Sep 7, 2022 5 min read Software Engineering

The difference between encoding, hashing, encryption and signing

I have run hundreds of phone/system design interviews, hired dozens of software engineers, and worked with them for years.

One of my best predictors of success is whether candidates knew:

what they were talking about
the limits of their knowledge

A bad engineer would pretend to know everything and bombard me with terms they don't understand. A good engineer would know what they don't know, and be open and honest about it.

In system design interviews, the vast majority of candidates would mention two of the terms below at one point or another. Inevitably, I would follow up towards the end of the interview: "Earlier, you mentioned X and Y. Could you please explain the difference?". Then, I would ask about the other terms.

Candidates that answered well tended to be quite strong technically. And almost all of them did very well on the job.

Is it a good interview question?

I don't like asking theoretical interview questions. Instead, I try to keep them as close as possible to what candidates would do on the job. So, is this a good interview question? I think so, because these terms pop up everywhere.

Working on security? You need to know the difference between encryption and signing. Working on caching? Hashing is your friend. Transferring some data? Encoding + encryption. Web 3? Hashing.

So if a software engineer does not understand these terms, it means they did not bother googling them. They chose ignorance. All day, every day.

Of course, this is a bit dramatic. Some engineers would not answer well, and they would still get hired. Usually because they showed some very good technical knowledge in other parts of the interview, and were good cultural fits. I blame their bad answers on their tiredness. Anecdotally, I can't remember any of those engineers misusing the terms on the job after answering the question incorrectly...

The definitions below are superficial and the bare minimum I would expect a candidate to answer to show a good grasp of the concepts.

Encoding

Encoding is the process of transforming data into another format to make it easier to consume by different systems or transfer over the network.

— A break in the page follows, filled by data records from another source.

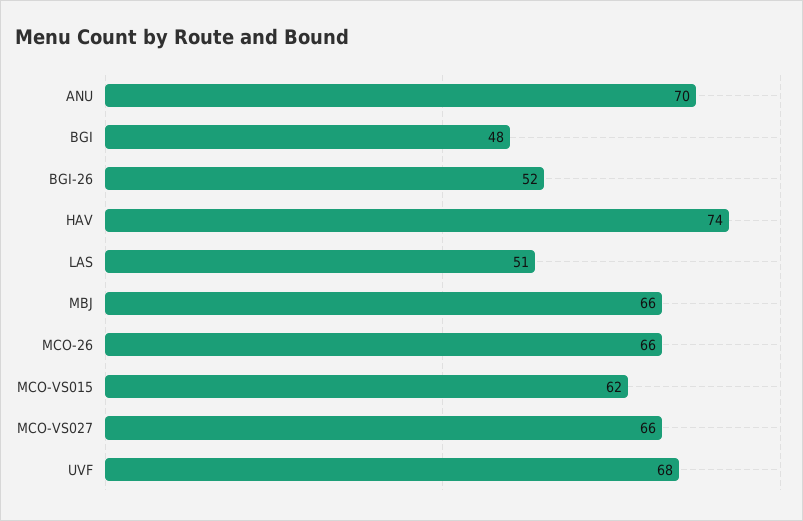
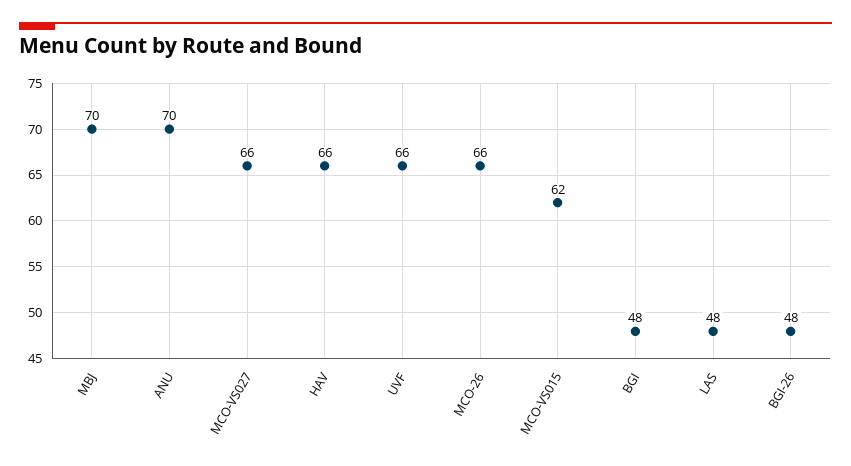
BGI-26: 52 -> 48
HAV: 74 -> 66
LAS: 51 -> 48
MBJ: 66 -> 70
UVF: 68 -> 66

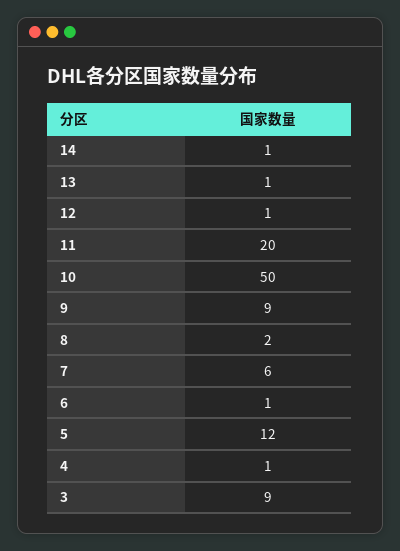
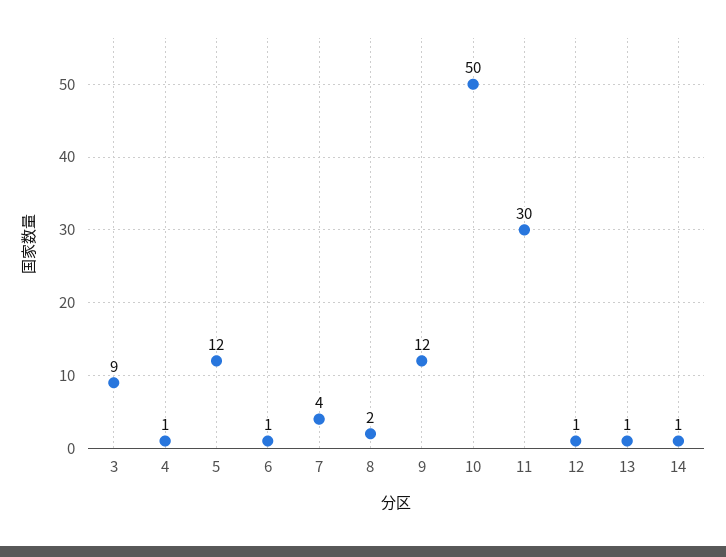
11: 20 -> 30
9: 9 -> 12
7: 6 -> 4

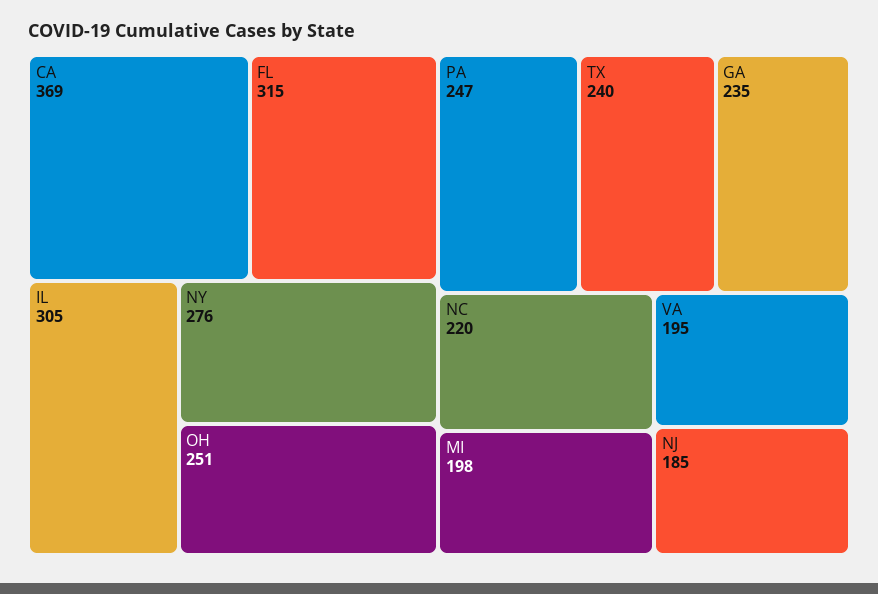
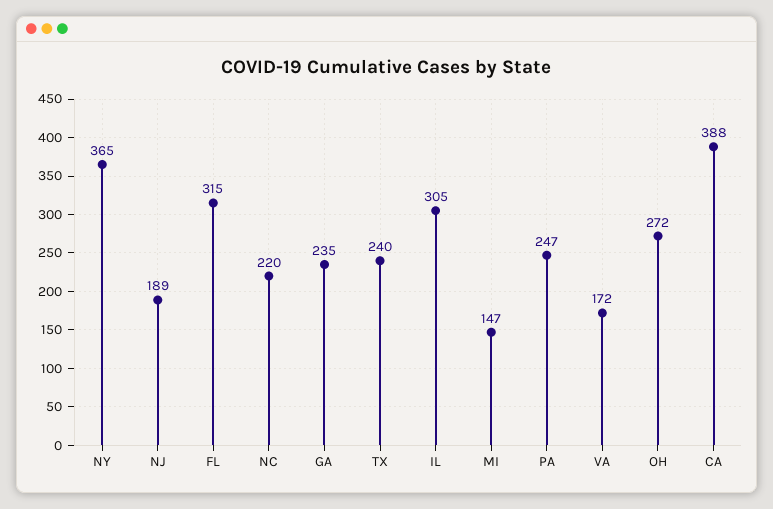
CA: 369 -> 388
NY: 276 -> 365
OH: 251 -> 272
MI: 198 -> 147
VA: 195 -> 172
NJ: 185 -> 189

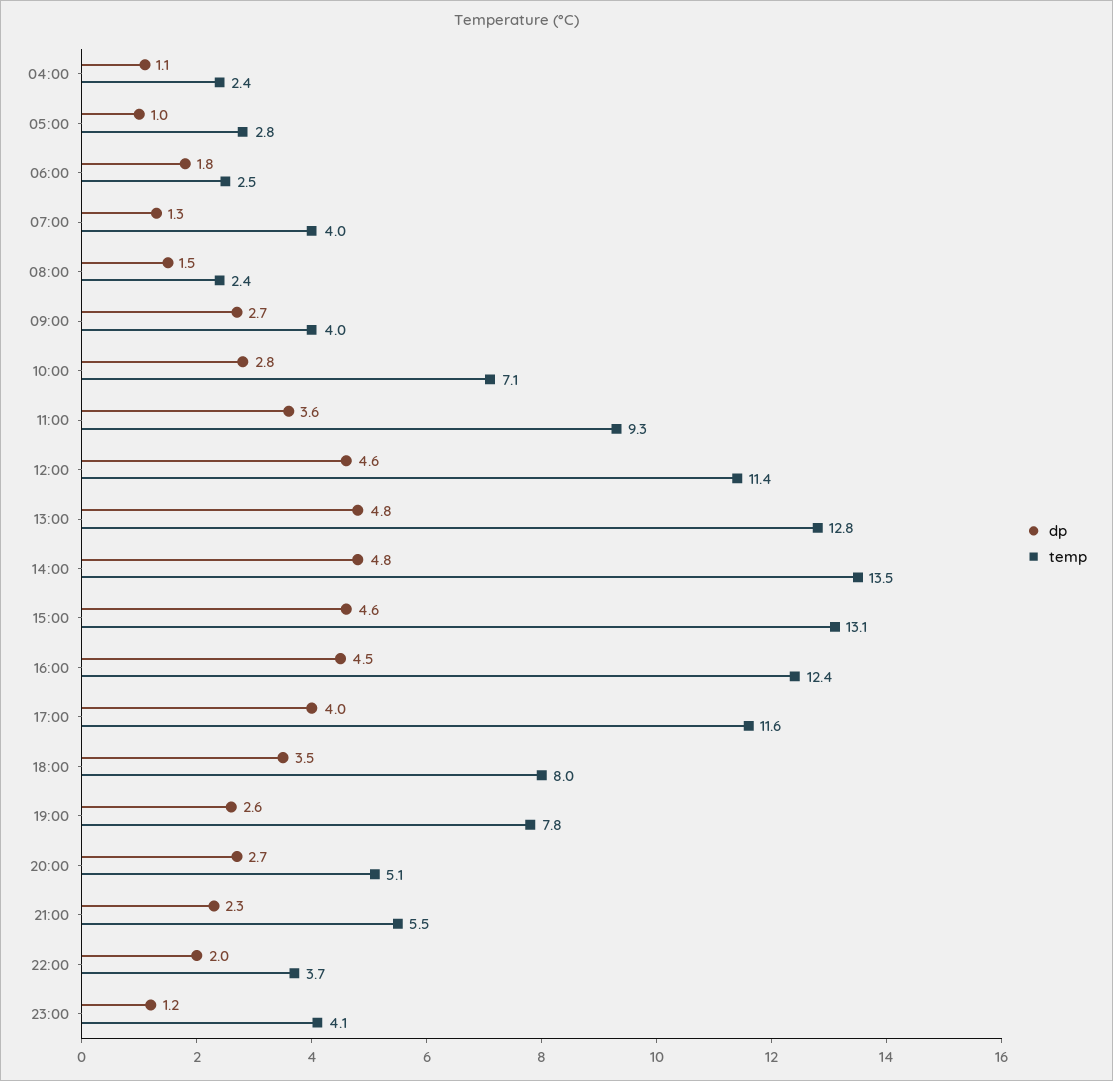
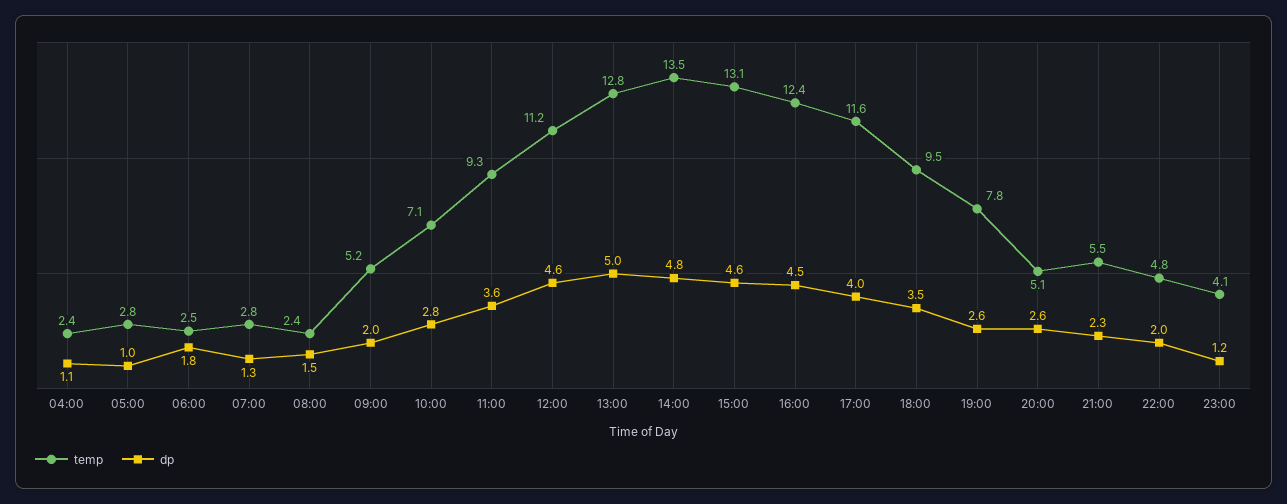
temp, 07:00: 4 -> 2.8
dp, 09:00: 2.7 -> 2
temp, 09:00: 4 -> 5.2
temp, 12:00: 11.4 -> 11.2
dp, 13:00: 4.8 -> 5
temp, 18:00: 8 -> 9.5
dp, 20:00: 2.7 -> 2.6
temp, 22:00: 3.7 -> 4.8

Encoding algorithms are reversible. It means that anybody with the encoded data and the algorithm could easily get back the original data.

Example 1: Base 64

The base 64 encoding algorithm is used to transform binary data into ASCII text using only the characters a to z, A to Z, + and / (and = for padding). It is commonly used to embed binary data into HTML or to transfer email attachments. Base 64 encoding increases the size of the data by at least 33% (24 bits are encoded using 32 bits).

Example 2: Gzip

Gzip is an encoding algorithm used to compress and decompress files. It is used in conjunction with tar to archive files, or by web servers to save bandwidth. In fact, this article was probably gzipped on its way to you.

Note that gzip can only be seen as an encoding algorithm because it's lossless. According to our definition, a lossy compression algorithm such as jpeg would not be an encoding.

Hashing

Hashing is a one-way process that transforms data into another fixed-length value, usually represented textually by a hexadecimal string.

Due to its properties, hashing is non-reversible. It is technically possible to try to find the original data or create collision, but it is unfeasible in practice for modern hashing algorithms as it would require too much computing power (6500 CPU years and 100 GPU years for SHA1).

Example 1: PBKDF2

PBKDF2 is a key derivation function used for password hashing. It is intentionally slow to avoid brute-force attacks (and to store passwords securely, a unique salt should be used to avoid rainbow table attacks).

Example 2: md5

MD5 is a hashing algorithm widely used to check for file integrity because of its speed.

Note that algorithms such as MD5 and SHA1 are susceptible to different kinds of attacks. Whenever possible, use a secure hash algorithm instead. When in doubt, ask a security professional.

Encryption

Encryption is the process of transforming data into something that only authorized users can understand. Its main purpose is confidentiality.

Encryption can be:

Symmetric: the same key is used to encrypt and decrypt the data.
Asymmetric: a public key is used to encrypt the data, and a private key is used to decrypt it. Public and private keys are linked by a complex mathematical relationship: the public key is easy to derive from the private key, but the private key is computationally extremely costly to guess from the public key.

Like hashing, getting back the original data from the transformed data is impossible in practice.

Example: AES 256

AES 256, Advanced Encryption Standard with 256 bits keys, is a symmetric encryption algorithm used for wireless security, file encryption, or to secure VPNs.

Signing

Signing is the process of creating a digital signature to prove the authenticity of a message. The signature does not replace the data; it is transmitted alongside it.

Like hashing, signing can be used to ensure data integrity. However, signing requires a public/private key pair, so data signed using different private keys will create different signatures. These signatures can then be used to verify the identity of the author.

A misunderstood example: JWT

I often hear that JSON Web Tokens (JWT) are encrypted. This is incorrect.

JWT tokens contain three parts:

The header contains the type of token and the signing algorithm
The payload contains the data carried by the token
The signature is used to verify the authenticity of the token

Each part is represented by a base 64 encoded JSON object. The payload is not encrypted. The user receiving the token can therefore easily inspect its content (for example, using the jwt.io debugger).